The Venezuelan born Fina Gomez (1920-1997) had a classical approach to art, through painting, sculpture and architecture. Because of her devotion to the arts, in 1961, Gomez created a foundation to promote the cultural exchange between South America and Europe. The following year she presented the exhibition ‘100 years of painting in France’ at the Museum of Fine Arts in Caracas, it was here that she met the ceramicist Christina Merchán, and was first exposed to l’art de la terre. It was on her next visit to Europe that she again met with Merchán, which is where she fully embarked upon her passionate journey to build a unique ceramic collection.
Fina Gomez mixed her taste in ceramics with the art of friendship. She did not disassociate the makers from their work and was profoundly happy to discover and meet exceptional artists. One needs to merely cite the vases of Bernard Leach, of which the most remarkable examples are present in this collection. Was it down to chance, or her flair? Was it the influence of Christina Merchán who had already taken up stoneware before they met? Or perhaps it was attributable to her Anglo-Saxon knowledge that was so rare in France? From the beginning of the 1960s, while she was living in France, she discovered a modern movement where forms were made from stoneware, simplified, in a subdued palette, inspired by Chinese and Japanese works. In short a movement which was preached by Bernard Leach. During this time, the majority of ceramicists in France still worked in earthenware, using powerful colours, a fashion which was reintroduced by Picasso after the war. It was through Francine Del Pierre that Fina Gomez met Bernard Leach and Shoji Hamada. It is due to Leach that she discovered La Borne, a village in Berry known for its long tradition of stoneware, where, from 1940, great French ceramicists, such as Elisabeth Jouila, and international ceramicists, such as Gutte Eriksen, would meet. Thanks to the Biennale of Ceramics in Vallauris she met the Swiss ceramicist Chappallaz. Later, she multiplied her trips to London, where she already knew Lucie Rie, whose subtle poetry she could not but appreciate, and where she acquired pieces by Hans Coper. The Parisian gallery, DM Sarver, helped her follow the rapid adoption of all French ceramicists belonging to the movement created by Leach. Through the gallery she also discovered Pierre Bayle, who succeeded in making antique vases in Terra sigillata fashionable again. The pure forms and lively colours of Alev Siesbye’s bowls were also fully embraced by Fina Gomez.

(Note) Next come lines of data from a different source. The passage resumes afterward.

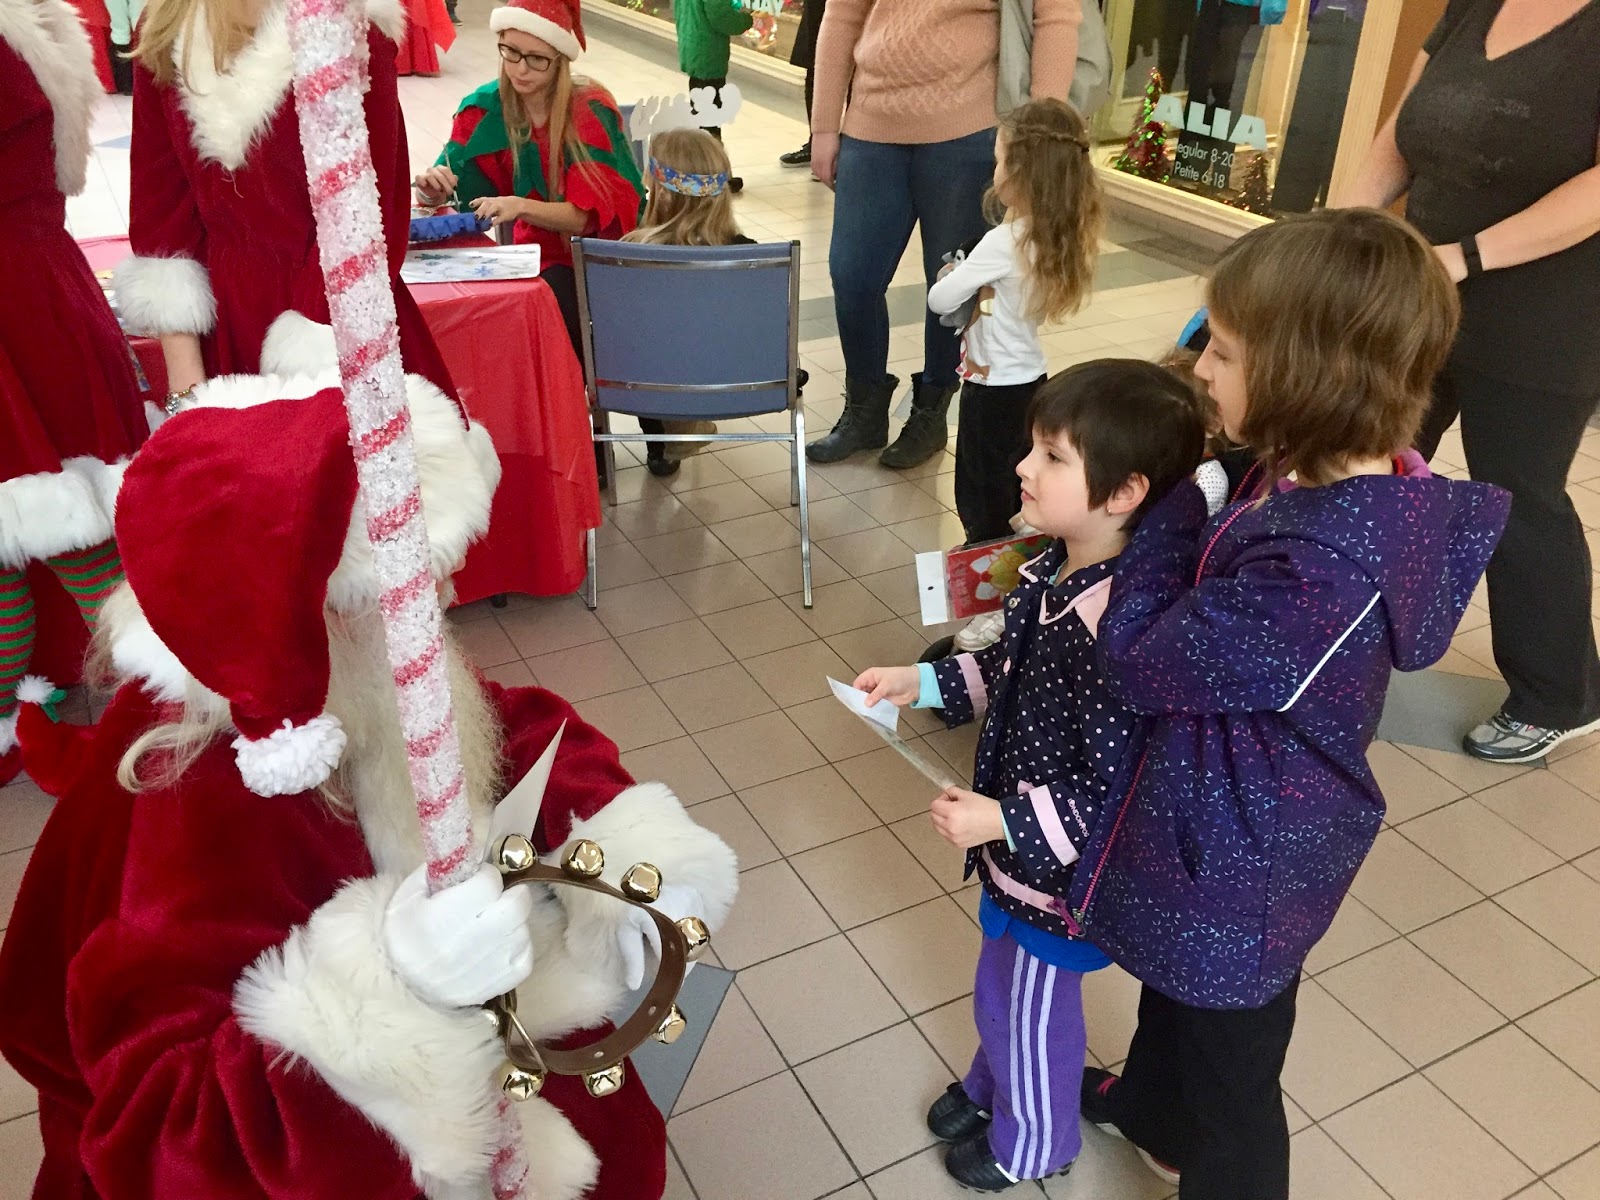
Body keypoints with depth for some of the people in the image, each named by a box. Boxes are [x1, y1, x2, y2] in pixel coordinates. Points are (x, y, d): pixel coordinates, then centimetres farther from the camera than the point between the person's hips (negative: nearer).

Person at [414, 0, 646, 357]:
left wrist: (520, 207, -34)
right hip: (542, 256, 3)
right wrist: (432, 189, -24)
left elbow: (588, 214, -18)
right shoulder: (485, 109, -4)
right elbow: (442, 194, 0)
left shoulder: (590, 110, -14)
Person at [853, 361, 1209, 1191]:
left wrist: (1007, 823, -29)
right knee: (1000, 986, 31)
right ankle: (991, 1085, 59)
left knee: (1035, 1006, 20)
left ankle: (1033, 1141, 48)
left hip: (1058, 866, -8)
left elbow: (1117, 795, -28)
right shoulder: (1053, 569, -8)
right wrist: (924, 681, 2)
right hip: (1016, 842, 8)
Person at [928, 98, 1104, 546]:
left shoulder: (1003, 243, -25)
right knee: (1016, 495, 21)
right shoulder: (1061, 237, -2)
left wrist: (950, 276, 3)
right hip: (1031, 379, 8)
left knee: (982, 505, 7)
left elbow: (940, 300, -17)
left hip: (993, 391, -8)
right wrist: (970, 277, -4)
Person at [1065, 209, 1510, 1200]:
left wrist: (1178, 502, -20)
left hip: (1239, 858, -10)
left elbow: (1142, 664, -26)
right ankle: (1151, 1111, 64)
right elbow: (1217, 613, 3)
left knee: (1231, 1071, 18)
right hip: (1241, 821, 10)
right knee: (1174, 988, 35)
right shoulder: (1362, 481, -9)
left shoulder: (1318, 569, -39)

Over more than thirty years, she would lay her refined eye on works that have become historic pieces. Her appreciation gave them an existence. Other works unloved by her faced no other fate but to disappear. In hindsight, her choices are evident, but when she started that was far from being the case: her talent for collecting revealed itself to be as impressive as the ceramicists whose work she collected.